Their cell phones are a presence in themselves. When they aren’t buzzing or playing a ripped ringtone, they are laying in wait, wires snaking everywhere as they charge themselves for the next aural onslaught.
The kids are not only technologically connected. They use the technology to stay physically connected at all times. Party’s can be organized in minutes. Skiing or skating expeditions go viral at light speed. Plans are unnecessary because they morph on the fly, by means of total and instant connectedness. The poor kid who has lost his cell phone is literally out of it, a leper until he finds it again.
Boyfriends and girlfriends are never out of reach. Not much is communicated in text messages, but the ever-present possibility of communication seems somehow to take on a poignancy of its own.

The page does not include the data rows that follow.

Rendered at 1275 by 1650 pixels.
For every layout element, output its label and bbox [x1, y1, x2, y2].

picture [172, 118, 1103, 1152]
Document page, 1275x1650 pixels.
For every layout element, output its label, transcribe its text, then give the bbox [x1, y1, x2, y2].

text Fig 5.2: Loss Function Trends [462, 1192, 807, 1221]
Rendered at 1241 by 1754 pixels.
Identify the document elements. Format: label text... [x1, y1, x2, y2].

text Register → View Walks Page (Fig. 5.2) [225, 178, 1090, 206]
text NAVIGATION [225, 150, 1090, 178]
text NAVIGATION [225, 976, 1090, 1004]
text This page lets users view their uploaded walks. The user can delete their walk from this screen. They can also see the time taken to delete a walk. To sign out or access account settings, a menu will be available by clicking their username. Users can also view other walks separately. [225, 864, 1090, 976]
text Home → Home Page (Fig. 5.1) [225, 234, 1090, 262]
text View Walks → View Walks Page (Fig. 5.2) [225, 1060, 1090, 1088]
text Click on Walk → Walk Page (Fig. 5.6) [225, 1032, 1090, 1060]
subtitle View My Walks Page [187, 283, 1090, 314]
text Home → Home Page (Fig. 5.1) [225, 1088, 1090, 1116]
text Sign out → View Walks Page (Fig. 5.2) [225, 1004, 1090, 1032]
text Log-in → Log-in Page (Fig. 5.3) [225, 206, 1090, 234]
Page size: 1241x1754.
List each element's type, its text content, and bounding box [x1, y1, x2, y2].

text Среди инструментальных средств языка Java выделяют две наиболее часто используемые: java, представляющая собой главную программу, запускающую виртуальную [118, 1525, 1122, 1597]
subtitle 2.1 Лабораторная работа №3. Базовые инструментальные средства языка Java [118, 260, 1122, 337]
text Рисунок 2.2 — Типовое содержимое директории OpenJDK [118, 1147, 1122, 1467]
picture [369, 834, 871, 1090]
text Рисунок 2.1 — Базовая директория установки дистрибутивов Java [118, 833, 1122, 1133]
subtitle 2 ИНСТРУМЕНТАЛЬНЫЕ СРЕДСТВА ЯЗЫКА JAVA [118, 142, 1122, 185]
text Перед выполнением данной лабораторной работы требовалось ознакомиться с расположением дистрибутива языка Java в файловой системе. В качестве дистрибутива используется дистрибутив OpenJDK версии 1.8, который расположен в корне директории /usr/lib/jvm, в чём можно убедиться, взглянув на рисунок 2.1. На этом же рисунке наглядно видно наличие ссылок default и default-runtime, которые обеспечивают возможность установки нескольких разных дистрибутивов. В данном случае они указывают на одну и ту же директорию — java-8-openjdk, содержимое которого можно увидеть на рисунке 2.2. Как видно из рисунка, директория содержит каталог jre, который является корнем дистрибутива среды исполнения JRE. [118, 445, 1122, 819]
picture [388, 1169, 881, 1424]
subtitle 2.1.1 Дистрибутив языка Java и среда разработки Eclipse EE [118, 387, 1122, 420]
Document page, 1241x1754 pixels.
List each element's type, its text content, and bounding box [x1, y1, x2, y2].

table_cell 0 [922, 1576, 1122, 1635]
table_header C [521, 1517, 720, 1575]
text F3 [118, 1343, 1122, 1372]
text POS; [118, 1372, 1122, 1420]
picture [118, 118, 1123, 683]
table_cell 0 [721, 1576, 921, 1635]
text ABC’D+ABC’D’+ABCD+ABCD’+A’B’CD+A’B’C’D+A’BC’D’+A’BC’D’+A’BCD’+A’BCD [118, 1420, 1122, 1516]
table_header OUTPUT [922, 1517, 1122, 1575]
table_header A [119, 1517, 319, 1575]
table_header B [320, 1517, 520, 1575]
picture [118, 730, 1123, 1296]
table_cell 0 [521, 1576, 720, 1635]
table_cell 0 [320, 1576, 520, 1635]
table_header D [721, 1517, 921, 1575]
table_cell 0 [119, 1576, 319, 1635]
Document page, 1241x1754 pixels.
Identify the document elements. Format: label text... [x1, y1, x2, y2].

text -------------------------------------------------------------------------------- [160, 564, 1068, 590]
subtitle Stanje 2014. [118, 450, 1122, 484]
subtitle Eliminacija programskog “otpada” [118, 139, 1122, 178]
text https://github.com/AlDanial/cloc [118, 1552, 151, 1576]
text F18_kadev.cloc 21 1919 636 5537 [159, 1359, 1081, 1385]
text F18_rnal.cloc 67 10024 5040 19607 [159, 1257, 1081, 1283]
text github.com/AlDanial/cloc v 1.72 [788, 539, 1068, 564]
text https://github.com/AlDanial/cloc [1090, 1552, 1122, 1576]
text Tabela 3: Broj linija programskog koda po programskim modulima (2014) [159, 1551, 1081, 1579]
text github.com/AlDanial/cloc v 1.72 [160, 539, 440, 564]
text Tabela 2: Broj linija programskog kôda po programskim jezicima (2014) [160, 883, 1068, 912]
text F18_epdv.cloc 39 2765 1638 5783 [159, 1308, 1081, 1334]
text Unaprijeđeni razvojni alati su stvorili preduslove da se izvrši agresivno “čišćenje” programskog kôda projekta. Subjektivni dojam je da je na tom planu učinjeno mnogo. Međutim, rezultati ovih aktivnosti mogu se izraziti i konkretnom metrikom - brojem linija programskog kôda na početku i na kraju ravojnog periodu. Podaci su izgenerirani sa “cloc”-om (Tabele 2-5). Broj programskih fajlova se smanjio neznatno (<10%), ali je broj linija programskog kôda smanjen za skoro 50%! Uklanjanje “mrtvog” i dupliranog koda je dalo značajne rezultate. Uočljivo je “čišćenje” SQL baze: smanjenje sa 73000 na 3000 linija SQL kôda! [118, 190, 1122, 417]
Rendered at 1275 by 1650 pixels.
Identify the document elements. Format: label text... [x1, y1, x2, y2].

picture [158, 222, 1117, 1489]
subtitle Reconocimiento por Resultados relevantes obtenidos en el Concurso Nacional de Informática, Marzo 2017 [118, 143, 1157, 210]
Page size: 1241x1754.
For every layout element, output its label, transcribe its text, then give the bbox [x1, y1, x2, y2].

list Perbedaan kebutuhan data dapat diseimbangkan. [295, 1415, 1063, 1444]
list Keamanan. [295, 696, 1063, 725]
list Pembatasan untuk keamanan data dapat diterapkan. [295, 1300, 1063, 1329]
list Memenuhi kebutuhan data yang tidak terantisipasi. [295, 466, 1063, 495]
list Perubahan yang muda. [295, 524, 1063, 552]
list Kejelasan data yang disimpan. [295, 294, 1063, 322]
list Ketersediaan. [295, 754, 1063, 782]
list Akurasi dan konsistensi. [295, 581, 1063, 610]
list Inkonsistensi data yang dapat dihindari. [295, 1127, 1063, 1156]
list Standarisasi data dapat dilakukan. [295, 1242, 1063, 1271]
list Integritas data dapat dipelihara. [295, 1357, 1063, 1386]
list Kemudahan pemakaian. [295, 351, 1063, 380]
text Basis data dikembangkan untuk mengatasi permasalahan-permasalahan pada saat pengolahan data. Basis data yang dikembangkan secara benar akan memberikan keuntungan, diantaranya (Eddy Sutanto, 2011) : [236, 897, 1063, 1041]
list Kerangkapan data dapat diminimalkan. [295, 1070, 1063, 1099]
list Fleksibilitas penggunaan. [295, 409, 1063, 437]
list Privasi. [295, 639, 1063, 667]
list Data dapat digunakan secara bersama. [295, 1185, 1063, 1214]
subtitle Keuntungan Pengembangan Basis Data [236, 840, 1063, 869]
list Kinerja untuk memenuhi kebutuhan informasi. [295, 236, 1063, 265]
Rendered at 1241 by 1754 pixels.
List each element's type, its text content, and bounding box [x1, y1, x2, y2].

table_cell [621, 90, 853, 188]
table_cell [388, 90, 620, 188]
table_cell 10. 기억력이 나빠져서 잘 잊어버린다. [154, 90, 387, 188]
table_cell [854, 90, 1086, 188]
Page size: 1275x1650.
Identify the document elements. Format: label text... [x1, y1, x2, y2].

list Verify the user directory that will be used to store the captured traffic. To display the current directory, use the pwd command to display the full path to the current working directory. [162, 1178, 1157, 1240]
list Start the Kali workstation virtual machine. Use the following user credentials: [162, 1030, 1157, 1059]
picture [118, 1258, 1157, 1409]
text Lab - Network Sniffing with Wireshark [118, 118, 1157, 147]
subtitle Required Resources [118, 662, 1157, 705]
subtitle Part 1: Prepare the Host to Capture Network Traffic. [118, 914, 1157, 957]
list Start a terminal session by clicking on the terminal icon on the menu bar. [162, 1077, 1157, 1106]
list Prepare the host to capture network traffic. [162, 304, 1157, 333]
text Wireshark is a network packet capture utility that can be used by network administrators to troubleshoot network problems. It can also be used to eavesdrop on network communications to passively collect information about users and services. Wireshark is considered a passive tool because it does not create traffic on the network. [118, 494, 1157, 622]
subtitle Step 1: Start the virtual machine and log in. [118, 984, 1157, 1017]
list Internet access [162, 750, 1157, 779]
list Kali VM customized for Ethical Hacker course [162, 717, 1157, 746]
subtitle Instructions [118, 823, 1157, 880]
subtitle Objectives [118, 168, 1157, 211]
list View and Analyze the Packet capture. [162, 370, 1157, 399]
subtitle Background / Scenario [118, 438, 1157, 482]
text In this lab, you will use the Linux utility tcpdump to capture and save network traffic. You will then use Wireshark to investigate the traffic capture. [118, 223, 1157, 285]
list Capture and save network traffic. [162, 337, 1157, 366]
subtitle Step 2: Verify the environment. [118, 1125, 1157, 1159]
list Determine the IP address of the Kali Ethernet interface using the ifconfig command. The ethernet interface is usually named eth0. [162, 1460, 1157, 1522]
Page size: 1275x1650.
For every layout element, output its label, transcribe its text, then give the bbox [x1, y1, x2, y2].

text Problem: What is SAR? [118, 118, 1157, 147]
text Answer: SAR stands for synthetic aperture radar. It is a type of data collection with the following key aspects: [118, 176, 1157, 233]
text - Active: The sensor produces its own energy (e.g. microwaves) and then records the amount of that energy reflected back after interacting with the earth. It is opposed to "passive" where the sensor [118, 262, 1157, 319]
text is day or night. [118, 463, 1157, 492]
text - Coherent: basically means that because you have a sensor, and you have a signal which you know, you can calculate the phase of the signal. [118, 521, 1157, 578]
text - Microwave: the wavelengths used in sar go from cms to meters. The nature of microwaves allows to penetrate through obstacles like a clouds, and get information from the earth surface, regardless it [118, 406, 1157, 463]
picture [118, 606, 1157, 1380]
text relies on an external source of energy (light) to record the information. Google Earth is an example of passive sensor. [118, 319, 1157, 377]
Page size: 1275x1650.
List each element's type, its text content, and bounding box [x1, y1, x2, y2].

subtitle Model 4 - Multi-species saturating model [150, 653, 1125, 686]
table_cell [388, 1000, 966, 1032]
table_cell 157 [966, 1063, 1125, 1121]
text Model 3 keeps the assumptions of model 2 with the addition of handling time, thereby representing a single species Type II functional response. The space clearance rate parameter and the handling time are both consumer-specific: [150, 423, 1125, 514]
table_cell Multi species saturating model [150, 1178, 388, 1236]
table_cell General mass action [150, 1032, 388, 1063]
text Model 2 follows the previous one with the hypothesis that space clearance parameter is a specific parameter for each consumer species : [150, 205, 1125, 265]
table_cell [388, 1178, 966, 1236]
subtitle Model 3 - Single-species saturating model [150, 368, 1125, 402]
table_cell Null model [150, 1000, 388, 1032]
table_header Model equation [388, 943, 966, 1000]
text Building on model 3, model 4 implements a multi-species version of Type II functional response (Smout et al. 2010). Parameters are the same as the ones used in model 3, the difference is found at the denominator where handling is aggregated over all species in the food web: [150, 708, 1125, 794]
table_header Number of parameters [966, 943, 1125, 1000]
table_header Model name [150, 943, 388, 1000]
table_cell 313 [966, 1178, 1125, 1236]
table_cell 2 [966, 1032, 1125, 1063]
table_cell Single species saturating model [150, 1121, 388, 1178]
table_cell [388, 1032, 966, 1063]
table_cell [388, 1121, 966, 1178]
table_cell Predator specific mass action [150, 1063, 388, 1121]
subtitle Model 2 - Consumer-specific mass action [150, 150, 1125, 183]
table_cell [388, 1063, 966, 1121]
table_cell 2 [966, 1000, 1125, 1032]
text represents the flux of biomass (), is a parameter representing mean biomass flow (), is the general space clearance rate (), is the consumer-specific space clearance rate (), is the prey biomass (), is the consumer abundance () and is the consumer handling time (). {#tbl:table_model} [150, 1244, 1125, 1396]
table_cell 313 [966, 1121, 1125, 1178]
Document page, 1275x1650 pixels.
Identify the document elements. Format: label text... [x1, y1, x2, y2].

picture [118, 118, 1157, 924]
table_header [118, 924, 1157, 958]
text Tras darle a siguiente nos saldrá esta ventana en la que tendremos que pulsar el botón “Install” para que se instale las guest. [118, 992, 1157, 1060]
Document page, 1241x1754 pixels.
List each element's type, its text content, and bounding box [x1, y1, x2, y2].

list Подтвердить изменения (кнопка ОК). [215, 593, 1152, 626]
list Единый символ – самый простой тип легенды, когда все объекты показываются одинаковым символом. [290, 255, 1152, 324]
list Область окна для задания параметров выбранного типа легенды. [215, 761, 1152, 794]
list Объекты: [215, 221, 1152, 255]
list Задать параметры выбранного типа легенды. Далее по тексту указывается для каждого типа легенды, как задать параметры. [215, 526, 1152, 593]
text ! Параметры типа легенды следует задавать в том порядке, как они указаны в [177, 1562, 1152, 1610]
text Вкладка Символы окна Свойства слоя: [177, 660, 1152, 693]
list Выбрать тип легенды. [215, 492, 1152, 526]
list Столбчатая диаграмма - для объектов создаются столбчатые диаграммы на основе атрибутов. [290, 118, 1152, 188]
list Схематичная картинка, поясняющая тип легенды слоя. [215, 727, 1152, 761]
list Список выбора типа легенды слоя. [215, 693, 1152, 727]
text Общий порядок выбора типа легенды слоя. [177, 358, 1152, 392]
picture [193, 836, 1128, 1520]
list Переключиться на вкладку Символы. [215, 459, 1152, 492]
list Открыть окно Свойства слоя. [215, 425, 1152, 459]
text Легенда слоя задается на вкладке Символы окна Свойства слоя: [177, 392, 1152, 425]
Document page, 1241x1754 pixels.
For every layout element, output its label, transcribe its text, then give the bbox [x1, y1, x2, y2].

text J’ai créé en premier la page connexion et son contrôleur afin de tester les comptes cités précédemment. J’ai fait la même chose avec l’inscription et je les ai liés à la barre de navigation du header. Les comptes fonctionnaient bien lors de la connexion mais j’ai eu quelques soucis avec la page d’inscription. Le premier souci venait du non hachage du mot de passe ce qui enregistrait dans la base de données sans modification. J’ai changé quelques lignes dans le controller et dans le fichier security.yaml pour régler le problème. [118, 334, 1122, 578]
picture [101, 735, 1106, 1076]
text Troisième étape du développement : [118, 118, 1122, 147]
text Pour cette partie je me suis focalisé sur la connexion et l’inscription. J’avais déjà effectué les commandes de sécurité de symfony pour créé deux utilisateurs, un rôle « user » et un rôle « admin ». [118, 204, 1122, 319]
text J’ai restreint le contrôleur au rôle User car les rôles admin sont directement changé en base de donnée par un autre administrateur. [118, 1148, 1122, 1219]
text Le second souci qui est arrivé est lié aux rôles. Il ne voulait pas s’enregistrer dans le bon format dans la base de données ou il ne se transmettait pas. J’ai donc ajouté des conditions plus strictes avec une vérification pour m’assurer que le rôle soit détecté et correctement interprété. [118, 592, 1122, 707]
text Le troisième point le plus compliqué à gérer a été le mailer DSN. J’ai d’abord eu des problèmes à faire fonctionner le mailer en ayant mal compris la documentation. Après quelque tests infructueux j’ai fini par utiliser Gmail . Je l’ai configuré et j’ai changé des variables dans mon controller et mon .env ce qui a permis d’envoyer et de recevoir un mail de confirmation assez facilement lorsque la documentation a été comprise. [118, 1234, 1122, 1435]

Teachers now scan their classrooms for under-desk texters. Parents at the family dinner table do it too. I wonder how these Millennials will learn to be present in the moment, when they are virtually present in everyone else’s moment, all the time. Learning to put those cell phones aside, firmly and mindfully, for the length of a leisurely family dinner may be more than a triumph of good manners and parental authority. Putting down the phone for an hour may offer over-connected kids an insight into the “old’ meanings of privacy, personal space and being a fully present member of a family.